I'm not sure what you mean by this.
You might ask: why not just adopt (3) some ravens are black? This is tricky, and I don't have a super great answer for this, but here's one of the better ones. The antithesis of (3) would be (4) all ravens are nonblack. Clearly, the evidence is against (4), which means that we could safely abandon it and safely accept (3). But the problem with (3) is that it's not advanced by the evidence because it doesn't matter whether I see 5 black ravens or 5,000, it will still just be the case that some ravens are black. So while (3) is safe, it is not advanced by our evidence, and therefore is less useful than (1).
This is getting a bit convoluted. I think I'd like to work on the "raven paradox" another time.
(B) Another way to reduce (but not overcome) induction -- although I'm not sure how useful this is -- is to severely limit the universe.
I think the Axiom of Order fully overcomes the "problem of induction." I think you just don't recognize that yet.
Pretend the universe is a 5 by 5 matrix (25 squares total). Let us accept that any entity, including a raven, can fill exactly and only one square in the matrix. How probable is (1) that all ravens are black? After I see one raven in the matrix, I think I can say with certainty that there's at least a 1 in 25 chance that all ravens are black. When I see a 2nd black raven, there's a 2 in 25 chance. But then something weird happens: I see a copy of Atlas Shrugged in the matrix as well. Does the existence of an Atlas Shrugged make (1) any more or less likely? In my limited universe, it does. It means we can say that there's a 2 in 24 chance of (1). Then I see a copy of The Fountainhead, which gives us a 2 in 23 chance of (1), then I see another black raven (a 3 in 23 chance of (1)), then a brown fox (a 3 in 22 chances of (1)), etc. This is weird because no matter what I observe, whether it's a raven or otherwise, so long as it's not a nonblack raven, the chances of (1) improve. This is weird (and somewhat counterintuitive, I think) because what the hell does the existence of a brown fox have to do with the proposition that all ravens are black? It's weird to say that the more brown foxes I see, the more likely it is that all ravens are black. But in a severely limited universe we gain much ground by pointing out instances of non-ravens.
The reason I'm not sure whether this is very useful is because our universe would be a friggin huge matrix and entities don't fit nicely into each square. Still, in our universe, pointing out brown foxes does get us closer to (1), but only minisculely and negligably so.
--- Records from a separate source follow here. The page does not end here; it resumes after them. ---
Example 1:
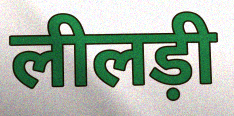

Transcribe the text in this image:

लीलड़ी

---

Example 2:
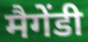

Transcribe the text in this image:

मैगेंडी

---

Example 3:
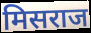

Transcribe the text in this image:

मिसराज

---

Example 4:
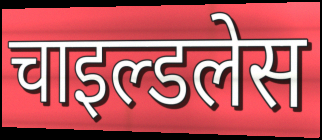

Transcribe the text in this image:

चाइल्डलेस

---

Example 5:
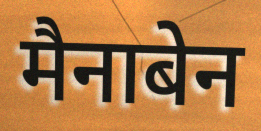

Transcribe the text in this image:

मैनाबेन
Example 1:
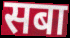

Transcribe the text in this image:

सबा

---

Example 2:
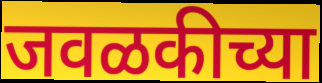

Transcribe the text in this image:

जवळकीच्या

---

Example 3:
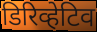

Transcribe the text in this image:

डिरिव्हेटिव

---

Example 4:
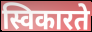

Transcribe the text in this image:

स्विकारते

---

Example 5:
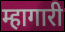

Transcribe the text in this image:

म्हागारी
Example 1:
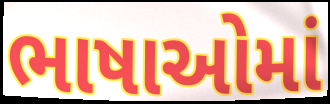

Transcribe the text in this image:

ભાષાઓમાં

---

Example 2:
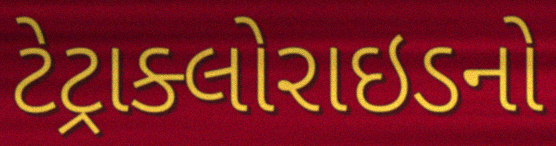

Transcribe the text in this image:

ટેટ્રાક્લોરાઇડનો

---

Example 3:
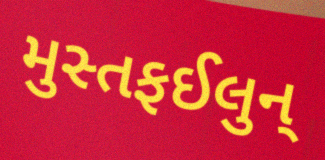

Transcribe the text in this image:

મુસ્તફઈલુન્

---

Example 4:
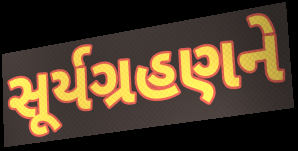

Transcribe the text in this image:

સૂર્યગ્રહણને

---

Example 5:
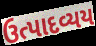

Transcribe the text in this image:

ઉત્પાદવ્યય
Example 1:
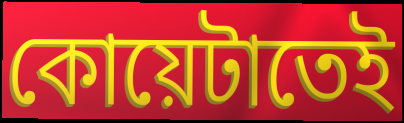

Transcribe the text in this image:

কোয়েটাতেই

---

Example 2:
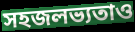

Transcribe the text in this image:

সহজলভ্যতাও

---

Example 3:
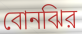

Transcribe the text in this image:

বোনঝির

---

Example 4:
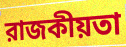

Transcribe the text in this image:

রাজকীয়তা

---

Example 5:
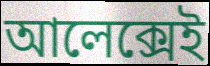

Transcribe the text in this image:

আলেক্সেই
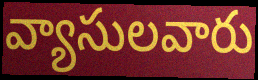
వ్యాసులవారు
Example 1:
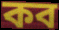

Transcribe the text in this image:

কব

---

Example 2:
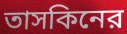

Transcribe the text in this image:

তাসকিনের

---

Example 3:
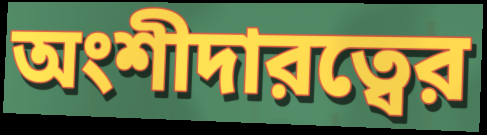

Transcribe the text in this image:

অংশীদারত্বের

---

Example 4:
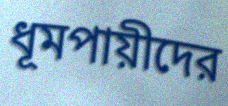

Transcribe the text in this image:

ধূমপায়ীদের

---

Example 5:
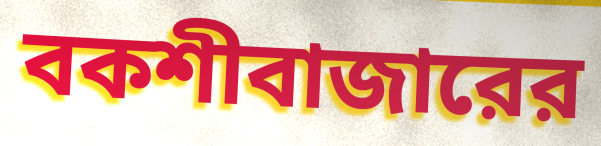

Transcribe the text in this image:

বকশীবাজারের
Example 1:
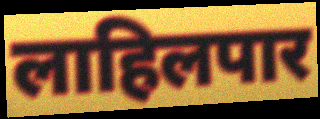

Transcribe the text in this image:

लाहिलपार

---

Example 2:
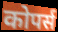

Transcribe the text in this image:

कोपर्स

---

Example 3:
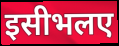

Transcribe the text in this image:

इसीभलए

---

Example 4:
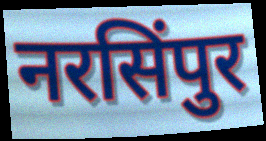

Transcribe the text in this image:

नरसिंपुर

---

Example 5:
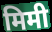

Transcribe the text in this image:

मिमी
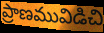
ప్రాణమువిడిచి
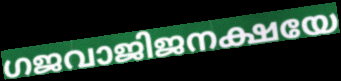
ഗജവാജിജനക്ഷയേ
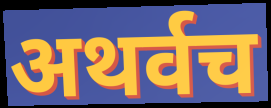
अथर्वच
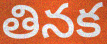
తినక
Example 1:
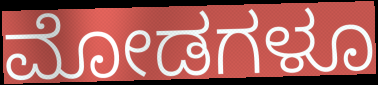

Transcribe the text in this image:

ಮೋಡಗಳೂ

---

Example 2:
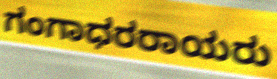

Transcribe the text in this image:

ಗಂಗಾಧರರಾಯರು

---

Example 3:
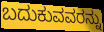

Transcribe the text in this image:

ಬದುಕುವವರನ್ನು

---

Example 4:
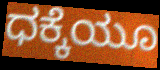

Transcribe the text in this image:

(Aside: I should note that I'm importing at least one inductive inference into my ontology: that solids can't overlap. While this inference renders (B) even less effective, I think (A) can successfully survive it.)
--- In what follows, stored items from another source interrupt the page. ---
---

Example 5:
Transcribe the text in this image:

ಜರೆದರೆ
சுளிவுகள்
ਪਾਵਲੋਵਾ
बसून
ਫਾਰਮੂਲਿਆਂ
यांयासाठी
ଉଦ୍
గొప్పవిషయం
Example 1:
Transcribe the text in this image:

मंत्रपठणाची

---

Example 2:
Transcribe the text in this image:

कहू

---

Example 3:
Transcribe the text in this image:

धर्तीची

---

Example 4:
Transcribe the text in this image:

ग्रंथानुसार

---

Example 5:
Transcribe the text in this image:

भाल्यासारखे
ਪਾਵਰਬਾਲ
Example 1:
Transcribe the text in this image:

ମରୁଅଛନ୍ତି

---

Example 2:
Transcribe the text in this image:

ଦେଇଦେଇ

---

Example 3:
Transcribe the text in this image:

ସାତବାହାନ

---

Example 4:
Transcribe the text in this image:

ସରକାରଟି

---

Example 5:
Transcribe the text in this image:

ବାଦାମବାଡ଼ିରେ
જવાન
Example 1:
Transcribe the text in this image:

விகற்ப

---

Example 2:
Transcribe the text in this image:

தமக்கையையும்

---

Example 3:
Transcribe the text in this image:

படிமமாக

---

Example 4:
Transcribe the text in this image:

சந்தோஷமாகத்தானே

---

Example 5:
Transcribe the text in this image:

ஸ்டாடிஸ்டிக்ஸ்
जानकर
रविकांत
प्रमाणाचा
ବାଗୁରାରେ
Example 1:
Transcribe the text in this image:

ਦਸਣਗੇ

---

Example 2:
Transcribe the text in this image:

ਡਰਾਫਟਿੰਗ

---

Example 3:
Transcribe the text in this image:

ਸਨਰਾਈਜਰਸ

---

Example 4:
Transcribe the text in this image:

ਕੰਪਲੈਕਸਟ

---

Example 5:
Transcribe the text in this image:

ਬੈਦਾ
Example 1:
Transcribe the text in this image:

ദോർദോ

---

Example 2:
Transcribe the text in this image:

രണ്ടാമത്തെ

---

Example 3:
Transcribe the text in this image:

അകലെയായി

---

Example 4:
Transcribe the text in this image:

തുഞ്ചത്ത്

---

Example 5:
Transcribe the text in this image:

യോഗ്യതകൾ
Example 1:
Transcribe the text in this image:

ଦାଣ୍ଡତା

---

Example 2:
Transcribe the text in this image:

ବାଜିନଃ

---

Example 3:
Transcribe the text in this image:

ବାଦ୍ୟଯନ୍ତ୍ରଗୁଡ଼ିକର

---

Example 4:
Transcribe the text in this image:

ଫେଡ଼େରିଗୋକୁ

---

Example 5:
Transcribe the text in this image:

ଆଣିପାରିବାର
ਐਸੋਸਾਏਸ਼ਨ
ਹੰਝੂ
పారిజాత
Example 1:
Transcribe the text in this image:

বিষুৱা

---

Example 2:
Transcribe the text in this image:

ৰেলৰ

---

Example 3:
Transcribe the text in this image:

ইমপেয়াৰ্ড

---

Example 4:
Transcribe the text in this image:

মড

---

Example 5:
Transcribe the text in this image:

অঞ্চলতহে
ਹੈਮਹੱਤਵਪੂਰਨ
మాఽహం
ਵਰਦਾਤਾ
I think it's a mistake to apply notions of mathematical probability to the problem of induction. That kind of thinking is what creates the appearance of a dilemma where none exists. I can see several problems with what you just wrote, but don't have the time at present to unwind all that.
If you wish to simplify an objection or problem you find with my solution, one I haven't dealt with, that would be a little closer to my current agenda. I'd like to consider the raven thing another time, though.
I enjoyed your post.
Nathan Hawking
|
|